4 From this it follows that none of the perspectives on the mind outlined here is inherently right or wrong. Some are useful for some purposes, others for other purposes. This is not much different from saying that using a microscope would not be very helpful to perceive the beauty of a painting by my favorite painter, de Chirico. But the instrument would certainly be useful if I were charged with restoring the paint. So the antagonisms between different schools of thought in psychiatry strikes me as less an issue of being right than of choosing the right tool at the right time.
But before we choose that tool, we cannot escape one final philosophical issue. If subjective feelings, intentions, and decisions are indeed reflections of neuronal processes that can be objectively described and predicted, is there any room left for a free will? Or is it, against that background, not at all meaningful to have a dialogue with the patient about choices and their consequences? Maybe the only approach left to us once the neural processes are sufficiently well understood will be that of the police in Philip K. Dick’s short story “The Minority Report” (1956): to predict undesirable behavior, and stop it before it happens?

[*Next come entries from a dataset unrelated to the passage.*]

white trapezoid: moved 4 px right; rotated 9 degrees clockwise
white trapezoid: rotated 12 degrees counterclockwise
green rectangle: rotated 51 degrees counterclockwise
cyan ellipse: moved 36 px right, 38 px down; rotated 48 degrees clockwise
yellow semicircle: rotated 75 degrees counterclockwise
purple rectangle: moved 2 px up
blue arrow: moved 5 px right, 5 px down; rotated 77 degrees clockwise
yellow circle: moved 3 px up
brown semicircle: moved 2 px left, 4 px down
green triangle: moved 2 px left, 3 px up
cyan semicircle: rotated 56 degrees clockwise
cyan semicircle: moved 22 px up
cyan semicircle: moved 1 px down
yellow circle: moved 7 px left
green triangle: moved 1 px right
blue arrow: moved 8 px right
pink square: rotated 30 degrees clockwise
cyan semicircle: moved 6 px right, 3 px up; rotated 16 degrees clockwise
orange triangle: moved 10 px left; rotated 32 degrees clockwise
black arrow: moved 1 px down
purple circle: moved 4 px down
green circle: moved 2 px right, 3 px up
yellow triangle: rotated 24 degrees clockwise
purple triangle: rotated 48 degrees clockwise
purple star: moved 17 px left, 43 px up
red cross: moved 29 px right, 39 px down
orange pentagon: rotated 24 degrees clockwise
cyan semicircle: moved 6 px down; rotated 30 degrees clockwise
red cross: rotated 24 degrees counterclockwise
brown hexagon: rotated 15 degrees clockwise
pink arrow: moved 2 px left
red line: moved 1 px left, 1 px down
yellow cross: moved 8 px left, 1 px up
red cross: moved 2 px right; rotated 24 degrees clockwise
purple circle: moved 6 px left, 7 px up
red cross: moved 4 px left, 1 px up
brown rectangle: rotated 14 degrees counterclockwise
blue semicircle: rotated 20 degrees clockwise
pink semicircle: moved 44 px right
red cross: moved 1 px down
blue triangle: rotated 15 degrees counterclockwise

This is one of the great unresolved questions of philosophy, and I clearly do not aspire to answer it. But I subscribe to a pragmatic approach to this problem that seems logically unassailable, which was proposed by the cognitive scientist and linguist Steven Pinker.
5 Pinker first notes that even if science were in principle able to fully describe and predict the human mind, it is unclear whether this would ever translate into an actual ability to predict behavior with a certainty sufficient to eliminate the perception of a free will. The brain may simply be too complex. But be that as it may, says Pinker, whether people have a free will or not, we all benefit from treating them—and being treated ourselves—as if they do. Pinker uses a drastic example. Let’s say that person X is inclined to kill person Y. If X knows that he is viewed as being devoid of free will, he also knows that once he commits the murder, it will hardly be possible to hold him accountable. His behavior was deterministic—determined by his genes, the environment, or both. He had no choice. But if he knows that we believe all people have a freedom to choose and therefore intend to hold him accountable no matter what, the input to the calculations of his mind becomes different, and the crime is less likely to happen. Thus no matter what we think about the existence of free will and determinism, we all benefit from maintaining the notion that people can choose and take responsibility. Maybe this is an illusion. But, as it turns out, it is one that is both heartwarming and useful—a combination that is hard to argue with.
Having come this far, I hope you are ready to conclude that addiction is a brain disease, while agreeing that this view does nothing to diminish human dignity or to detract from the importance of listening to patients, applying empathy, and feeling their pain. With that, we should be ready to dive into the behavioral phenomena of addiction and the brain circuits that produce them.